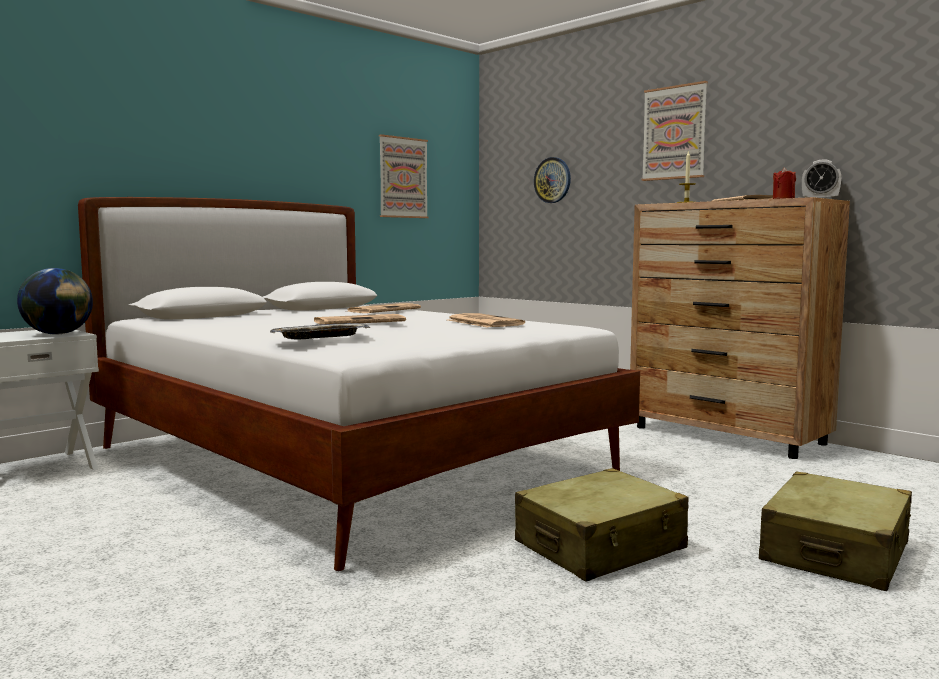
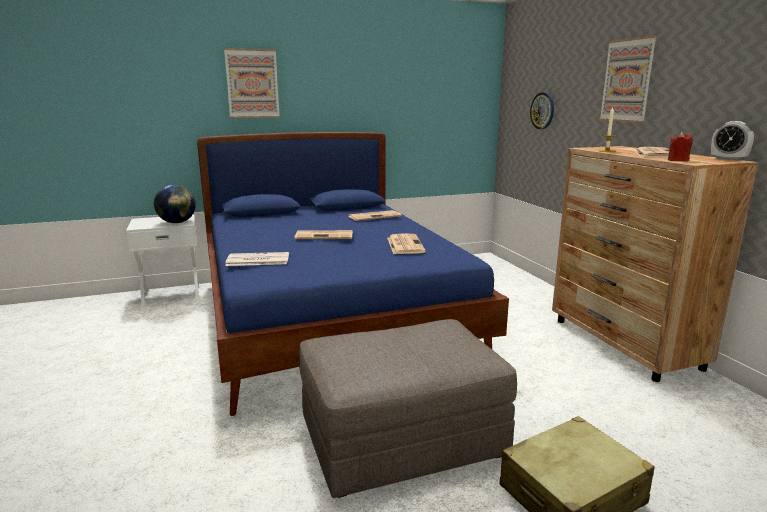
camera: 25 degrees right, 10 degrees up
(319, 337) = (257, 260): tray -> newspaper
(348, 460) = (330, 319): white bed -> blue bed
(403, 177) = (430, 107): picture -> picture (252, 84)
(600, 547) = (402, 438): beige suitcase -> grey ottoman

== Exercise description ==
The task requires that every line above be transcribed exactly, without the images.

== Solution for this task ==
camera: 25 degrees right, 10 degrees up
(319, 337) = (257, 260): tray -> newspaper
(348, 460) = (330, 319): white bed -> blue bed
(403, 177) = (430, 107): picture -> picture (252, 84)
(600, 547) = (402, 438): beige suitcase -> grey ottoman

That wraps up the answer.